Dubai: British companies are aggressively targeting the UAE’s £1.4 trillion worth of construction and infrastructure development programme that will help boost bilateral trade between the two countries to £12 billion by 2015.
According to Abdul Rahman G. Al Mutaiwe’e, UAE’s ambassador to the United Kingdom, bilateral trade between the UAE and the UK surged to more than £8.6 billion last year and is expected to cross £12 billion by 2015,
“The trade relations between the UAE and the United Kingdom is at its best, in fact, it could not have been better,” Al Mutaiwe’e told Gulf News at the Big 5 show. “I am expecting a number of agreements to be signed between the two countries during the prime minister’s visit.”
He was speaking on the sidelines of a tour by British Prime Minister David Cameron who is in the UAE. Both the countries are expected to sign a number of agreements that will boost trade. The UAE is the UK’s biggest trading partner in the Middle East.
“Our relations with the UK will continue to grow as both countries are encouraging the private sectors to benefit from the opportunities in both the countries. We, at the diplomatic level, are doing our best to promote these through a number of trade visits by officials at the highest level,” Al Mutaiwe’e, the former director-general of Dubai Chamber, said.
The UAE is also a major investor in the UK, with over £5 billion invested in the country’s critical energy, infrastructure and regeneration sectors throughout the region.
UK Minister of State for Trade and Investment, Lord Green, said: “The friendship between Britain and the UAE is very important and our commercial relationship continues to strengthen. The UAE has ambitious development plans, which British business and expertise can make a huge contribution towards and are already helping to realise.
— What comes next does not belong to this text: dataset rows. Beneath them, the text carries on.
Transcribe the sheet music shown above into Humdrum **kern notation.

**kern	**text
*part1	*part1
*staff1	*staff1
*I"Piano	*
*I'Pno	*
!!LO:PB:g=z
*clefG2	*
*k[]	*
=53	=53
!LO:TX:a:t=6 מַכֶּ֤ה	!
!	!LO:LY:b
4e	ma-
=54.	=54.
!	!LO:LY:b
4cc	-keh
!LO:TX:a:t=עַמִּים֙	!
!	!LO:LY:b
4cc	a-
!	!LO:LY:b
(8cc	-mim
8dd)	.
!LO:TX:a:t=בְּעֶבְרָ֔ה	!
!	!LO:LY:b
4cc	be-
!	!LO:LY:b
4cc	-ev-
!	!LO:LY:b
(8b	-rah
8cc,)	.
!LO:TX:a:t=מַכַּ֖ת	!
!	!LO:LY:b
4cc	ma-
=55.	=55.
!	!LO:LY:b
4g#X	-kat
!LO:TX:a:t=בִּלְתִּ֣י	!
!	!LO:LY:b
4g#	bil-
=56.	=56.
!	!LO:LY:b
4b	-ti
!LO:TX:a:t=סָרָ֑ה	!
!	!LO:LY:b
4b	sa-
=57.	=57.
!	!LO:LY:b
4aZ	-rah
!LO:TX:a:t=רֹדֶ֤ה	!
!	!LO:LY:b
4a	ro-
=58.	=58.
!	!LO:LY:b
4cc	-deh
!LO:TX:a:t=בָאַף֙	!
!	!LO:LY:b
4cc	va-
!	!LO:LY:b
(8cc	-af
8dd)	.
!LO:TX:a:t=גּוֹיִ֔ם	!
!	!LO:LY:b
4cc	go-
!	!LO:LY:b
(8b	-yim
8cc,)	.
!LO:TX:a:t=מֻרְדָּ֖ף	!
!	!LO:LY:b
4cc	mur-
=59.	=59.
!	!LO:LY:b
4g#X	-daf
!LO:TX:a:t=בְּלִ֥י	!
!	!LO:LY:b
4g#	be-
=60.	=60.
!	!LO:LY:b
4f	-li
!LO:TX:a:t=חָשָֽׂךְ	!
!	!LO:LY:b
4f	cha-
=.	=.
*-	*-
“The UK is committed to making it quicker and easier for British businesses and Gulf states to do business together. Both countries are targeting a 60 per cent increase in trade from 2009 levels, to reach £12 billion by 2015.”
The UK-UAE Business Council met on Monday for the third time in Dubai bringing together business leaders from the UK and UAE to further drive commercial ties between the two countries.
The Business Council discussed plans for a leadership development programme and cooperation between UK and UAE companies in third countries. The first example of this was the signing of Memorandum of Understanding between Al Thani and Shell, witnessed by Lord Green and Sultan Bin Saeed Al Mansouri, UAE Minister of Economy, at the event.
Nasser Ahmad Al Suwaidi, Chairman of the Abu Dhabi Department of Economic Development said: “The Council is a natural development involving two countries that for decades have enjoyed close cultural and economic ties. Good business opportunities and wider practical solutions to all kinds of challenges should result from this new think-tank, and I am personally optimistic regarding its future.”